### Electronic design files:
***

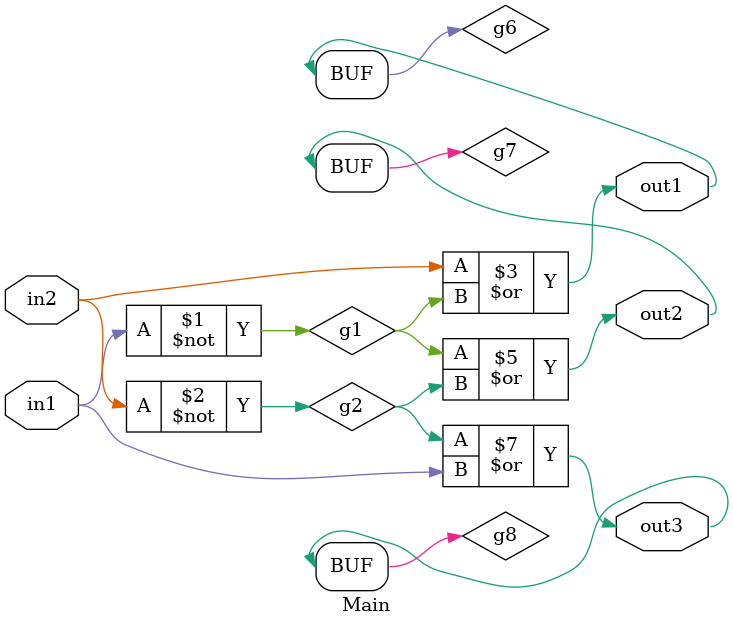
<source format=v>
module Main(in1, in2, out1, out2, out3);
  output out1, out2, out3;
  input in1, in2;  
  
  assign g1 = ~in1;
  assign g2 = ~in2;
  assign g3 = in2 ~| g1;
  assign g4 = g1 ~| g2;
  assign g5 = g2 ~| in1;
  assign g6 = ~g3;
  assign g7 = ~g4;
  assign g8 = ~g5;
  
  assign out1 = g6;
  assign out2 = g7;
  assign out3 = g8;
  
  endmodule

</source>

***

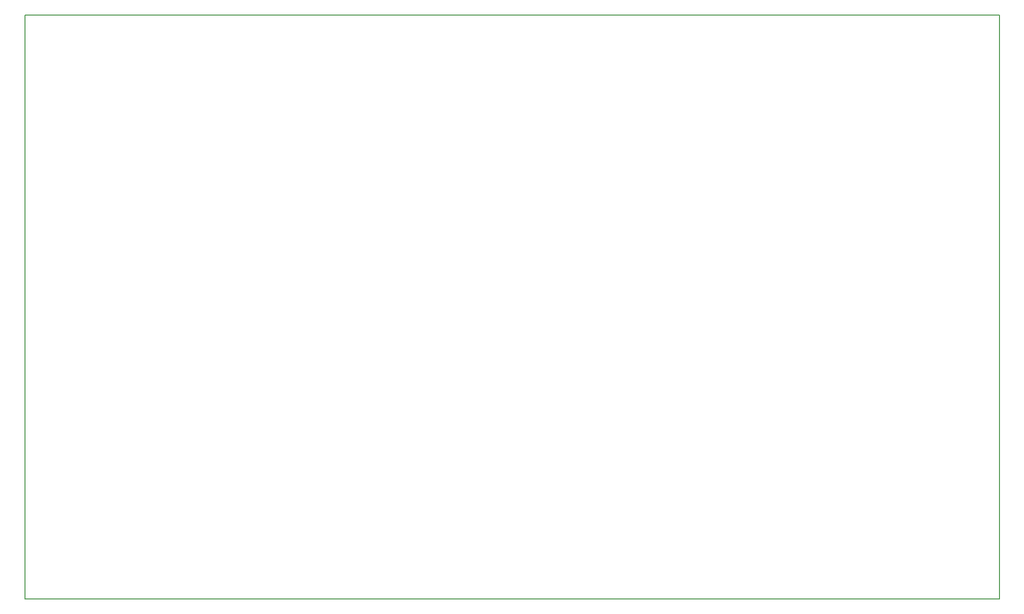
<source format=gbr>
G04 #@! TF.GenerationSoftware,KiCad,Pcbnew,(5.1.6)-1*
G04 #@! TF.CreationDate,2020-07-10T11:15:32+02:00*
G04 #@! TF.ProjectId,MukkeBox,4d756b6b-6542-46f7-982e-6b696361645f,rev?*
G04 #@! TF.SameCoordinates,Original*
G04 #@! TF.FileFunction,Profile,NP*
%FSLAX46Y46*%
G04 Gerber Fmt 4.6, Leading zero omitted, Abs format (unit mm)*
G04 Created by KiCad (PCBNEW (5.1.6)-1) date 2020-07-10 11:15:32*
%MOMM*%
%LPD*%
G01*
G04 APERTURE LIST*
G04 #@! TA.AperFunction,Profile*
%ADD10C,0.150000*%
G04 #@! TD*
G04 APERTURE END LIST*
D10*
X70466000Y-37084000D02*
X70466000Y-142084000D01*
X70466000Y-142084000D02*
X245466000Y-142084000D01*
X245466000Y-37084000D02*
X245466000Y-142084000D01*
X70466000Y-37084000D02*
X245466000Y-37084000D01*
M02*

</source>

***

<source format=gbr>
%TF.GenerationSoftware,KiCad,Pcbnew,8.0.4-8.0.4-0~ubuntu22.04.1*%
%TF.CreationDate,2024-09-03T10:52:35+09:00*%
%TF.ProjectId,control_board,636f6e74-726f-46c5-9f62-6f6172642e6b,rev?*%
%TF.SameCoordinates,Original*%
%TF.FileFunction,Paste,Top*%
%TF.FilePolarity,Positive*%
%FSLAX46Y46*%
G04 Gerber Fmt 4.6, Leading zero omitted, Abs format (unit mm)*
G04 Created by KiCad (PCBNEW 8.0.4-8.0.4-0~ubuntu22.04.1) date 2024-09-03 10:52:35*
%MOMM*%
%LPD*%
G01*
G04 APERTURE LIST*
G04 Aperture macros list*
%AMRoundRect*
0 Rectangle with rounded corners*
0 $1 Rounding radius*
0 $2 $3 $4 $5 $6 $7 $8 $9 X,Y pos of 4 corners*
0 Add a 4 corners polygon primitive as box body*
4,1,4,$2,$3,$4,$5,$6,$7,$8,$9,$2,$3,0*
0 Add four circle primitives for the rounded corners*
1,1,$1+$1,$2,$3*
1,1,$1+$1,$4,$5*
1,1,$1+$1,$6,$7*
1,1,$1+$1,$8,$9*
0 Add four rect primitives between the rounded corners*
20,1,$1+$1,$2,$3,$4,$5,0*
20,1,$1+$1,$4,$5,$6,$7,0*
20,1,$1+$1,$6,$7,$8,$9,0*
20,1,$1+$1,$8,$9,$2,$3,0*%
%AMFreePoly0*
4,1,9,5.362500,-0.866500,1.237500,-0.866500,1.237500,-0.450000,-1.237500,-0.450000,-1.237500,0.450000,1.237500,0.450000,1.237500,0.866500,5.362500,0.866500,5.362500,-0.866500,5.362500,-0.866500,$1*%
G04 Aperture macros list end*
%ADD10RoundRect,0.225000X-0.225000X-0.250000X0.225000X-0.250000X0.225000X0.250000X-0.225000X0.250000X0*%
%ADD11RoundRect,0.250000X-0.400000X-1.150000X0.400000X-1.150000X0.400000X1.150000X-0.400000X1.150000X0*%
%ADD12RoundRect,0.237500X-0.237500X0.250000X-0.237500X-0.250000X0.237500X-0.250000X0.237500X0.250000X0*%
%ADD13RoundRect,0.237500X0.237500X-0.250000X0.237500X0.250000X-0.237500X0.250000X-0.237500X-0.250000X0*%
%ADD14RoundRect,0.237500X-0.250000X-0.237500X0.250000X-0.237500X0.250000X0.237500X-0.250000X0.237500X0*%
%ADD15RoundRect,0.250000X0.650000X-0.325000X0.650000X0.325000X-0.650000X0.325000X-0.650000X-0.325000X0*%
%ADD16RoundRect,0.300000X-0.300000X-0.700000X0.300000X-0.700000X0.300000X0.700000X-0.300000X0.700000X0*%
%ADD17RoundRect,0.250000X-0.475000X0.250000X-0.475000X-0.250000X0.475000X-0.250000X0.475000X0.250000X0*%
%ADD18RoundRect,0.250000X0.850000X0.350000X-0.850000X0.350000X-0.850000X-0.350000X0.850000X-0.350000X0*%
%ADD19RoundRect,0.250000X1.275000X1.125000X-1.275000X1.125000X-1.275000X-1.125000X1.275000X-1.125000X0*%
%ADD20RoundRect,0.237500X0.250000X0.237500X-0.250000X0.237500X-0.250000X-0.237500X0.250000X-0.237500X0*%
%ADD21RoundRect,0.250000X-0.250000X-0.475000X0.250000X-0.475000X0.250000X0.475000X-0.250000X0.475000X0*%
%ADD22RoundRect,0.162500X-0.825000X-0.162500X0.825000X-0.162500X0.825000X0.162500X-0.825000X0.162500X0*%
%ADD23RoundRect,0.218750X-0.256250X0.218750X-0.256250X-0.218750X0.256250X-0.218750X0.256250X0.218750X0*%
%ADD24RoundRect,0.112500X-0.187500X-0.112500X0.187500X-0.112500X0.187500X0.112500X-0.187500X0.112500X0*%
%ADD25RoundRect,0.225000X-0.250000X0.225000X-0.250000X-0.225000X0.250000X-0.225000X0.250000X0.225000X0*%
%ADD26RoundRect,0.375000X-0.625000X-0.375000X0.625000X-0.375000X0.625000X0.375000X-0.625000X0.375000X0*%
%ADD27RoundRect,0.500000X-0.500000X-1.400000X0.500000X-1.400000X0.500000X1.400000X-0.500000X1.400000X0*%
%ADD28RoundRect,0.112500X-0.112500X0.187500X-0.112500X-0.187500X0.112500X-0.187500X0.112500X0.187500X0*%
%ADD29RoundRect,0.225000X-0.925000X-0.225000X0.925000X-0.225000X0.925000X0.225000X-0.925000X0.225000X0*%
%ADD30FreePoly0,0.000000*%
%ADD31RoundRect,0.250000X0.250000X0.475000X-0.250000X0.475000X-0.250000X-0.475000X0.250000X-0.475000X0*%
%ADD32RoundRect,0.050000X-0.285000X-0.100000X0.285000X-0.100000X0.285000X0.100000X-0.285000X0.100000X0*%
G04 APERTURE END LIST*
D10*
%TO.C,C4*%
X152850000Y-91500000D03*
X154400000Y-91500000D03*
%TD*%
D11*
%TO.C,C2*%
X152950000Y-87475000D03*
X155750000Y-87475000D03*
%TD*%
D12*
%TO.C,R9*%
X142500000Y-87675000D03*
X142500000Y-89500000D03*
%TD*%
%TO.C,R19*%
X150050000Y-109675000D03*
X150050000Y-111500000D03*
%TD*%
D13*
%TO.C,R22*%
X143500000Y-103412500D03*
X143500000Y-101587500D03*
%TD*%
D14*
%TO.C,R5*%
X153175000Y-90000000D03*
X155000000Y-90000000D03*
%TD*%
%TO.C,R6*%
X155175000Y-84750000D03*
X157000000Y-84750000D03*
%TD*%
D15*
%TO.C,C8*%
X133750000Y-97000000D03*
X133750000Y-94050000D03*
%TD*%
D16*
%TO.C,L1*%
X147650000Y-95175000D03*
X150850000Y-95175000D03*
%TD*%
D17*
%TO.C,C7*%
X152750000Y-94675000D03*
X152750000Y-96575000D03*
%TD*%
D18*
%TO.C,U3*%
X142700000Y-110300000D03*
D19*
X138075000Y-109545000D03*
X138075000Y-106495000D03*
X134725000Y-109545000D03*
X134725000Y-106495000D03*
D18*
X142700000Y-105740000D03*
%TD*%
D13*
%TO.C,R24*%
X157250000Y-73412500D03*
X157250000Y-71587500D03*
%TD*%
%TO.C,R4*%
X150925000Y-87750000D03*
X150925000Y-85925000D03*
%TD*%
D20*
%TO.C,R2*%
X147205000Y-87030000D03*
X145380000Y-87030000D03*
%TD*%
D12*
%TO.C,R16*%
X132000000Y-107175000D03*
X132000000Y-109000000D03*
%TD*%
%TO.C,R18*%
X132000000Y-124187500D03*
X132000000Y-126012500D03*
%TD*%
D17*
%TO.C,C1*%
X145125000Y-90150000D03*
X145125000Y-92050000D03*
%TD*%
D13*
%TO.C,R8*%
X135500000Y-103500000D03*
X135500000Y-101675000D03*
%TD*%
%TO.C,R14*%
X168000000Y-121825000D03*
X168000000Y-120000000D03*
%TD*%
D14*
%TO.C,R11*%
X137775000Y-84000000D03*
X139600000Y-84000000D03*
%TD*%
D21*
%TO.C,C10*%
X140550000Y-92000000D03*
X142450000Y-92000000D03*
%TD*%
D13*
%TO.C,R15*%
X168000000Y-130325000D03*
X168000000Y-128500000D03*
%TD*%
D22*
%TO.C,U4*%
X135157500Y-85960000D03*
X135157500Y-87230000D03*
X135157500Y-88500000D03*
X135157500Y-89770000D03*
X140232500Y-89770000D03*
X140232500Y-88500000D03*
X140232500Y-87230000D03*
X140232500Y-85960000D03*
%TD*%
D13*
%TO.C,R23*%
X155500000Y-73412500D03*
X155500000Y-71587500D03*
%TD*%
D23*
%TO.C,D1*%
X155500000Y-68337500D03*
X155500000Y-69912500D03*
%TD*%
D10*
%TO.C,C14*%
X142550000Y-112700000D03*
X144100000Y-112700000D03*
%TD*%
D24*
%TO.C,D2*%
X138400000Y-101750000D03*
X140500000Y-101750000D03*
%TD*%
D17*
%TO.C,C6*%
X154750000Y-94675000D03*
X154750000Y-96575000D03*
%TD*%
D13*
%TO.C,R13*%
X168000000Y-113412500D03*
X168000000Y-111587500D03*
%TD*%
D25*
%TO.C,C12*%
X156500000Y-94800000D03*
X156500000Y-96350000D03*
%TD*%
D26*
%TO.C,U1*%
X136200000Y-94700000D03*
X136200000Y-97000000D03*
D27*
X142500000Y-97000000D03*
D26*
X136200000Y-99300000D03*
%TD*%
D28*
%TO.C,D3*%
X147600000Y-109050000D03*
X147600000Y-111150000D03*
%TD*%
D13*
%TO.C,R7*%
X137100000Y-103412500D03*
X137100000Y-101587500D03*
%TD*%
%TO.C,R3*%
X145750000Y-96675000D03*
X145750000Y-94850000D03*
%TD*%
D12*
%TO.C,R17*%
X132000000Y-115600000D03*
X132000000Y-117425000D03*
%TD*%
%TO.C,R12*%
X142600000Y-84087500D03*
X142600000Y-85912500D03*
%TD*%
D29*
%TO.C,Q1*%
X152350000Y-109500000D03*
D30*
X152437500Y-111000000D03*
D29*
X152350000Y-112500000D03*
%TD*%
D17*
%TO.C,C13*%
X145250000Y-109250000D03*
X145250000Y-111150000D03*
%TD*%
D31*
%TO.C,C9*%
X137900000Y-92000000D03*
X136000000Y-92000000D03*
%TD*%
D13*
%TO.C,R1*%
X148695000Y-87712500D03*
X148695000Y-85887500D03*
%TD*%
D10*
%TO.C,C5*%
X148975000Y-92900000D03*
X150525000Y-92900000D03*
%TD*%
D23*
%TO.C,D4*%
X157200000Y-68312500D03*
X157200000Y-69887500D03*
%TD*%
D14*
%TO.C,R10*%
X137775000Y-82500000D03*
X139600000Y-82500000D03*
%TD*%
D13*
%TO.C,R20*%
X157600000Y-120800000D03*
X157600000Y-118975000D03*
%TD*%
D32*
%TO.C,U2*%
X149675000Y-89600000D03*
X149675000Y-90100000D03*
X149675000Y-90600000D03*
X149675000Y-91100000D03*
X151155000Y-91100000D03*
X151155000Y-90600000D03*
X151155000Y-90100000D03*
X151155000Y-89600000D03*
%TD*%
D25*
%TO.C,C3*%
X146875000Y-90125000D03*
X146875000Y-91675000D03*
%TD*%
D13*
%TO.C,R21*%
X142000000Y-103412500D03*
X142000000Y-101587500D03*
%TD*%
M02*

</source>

***

### PROBLEM STATEMENT:
Produce only the lines from the line containing "<source format=v>" through the line containing "assign g8 = ~g5;", inclusive of both, exactly as they stand in the entries above.

### ANSWER FOR THE TASK:
<source format=v>
module Main(in1, in2, out1, out2, out3);
  output out1, out2, out3;
  input in1, in2;  
  
  assign g1 = ~in1;
  assign g2 = ~in2;
  assign g3 = in2 ~| g1;
  assign g4 = g1 ~| g2;
  assign g5 = g2 ~| in1;
  assign g6 = ~g3;
  assign g7 = ~g4;
  assign g8 = ~g5;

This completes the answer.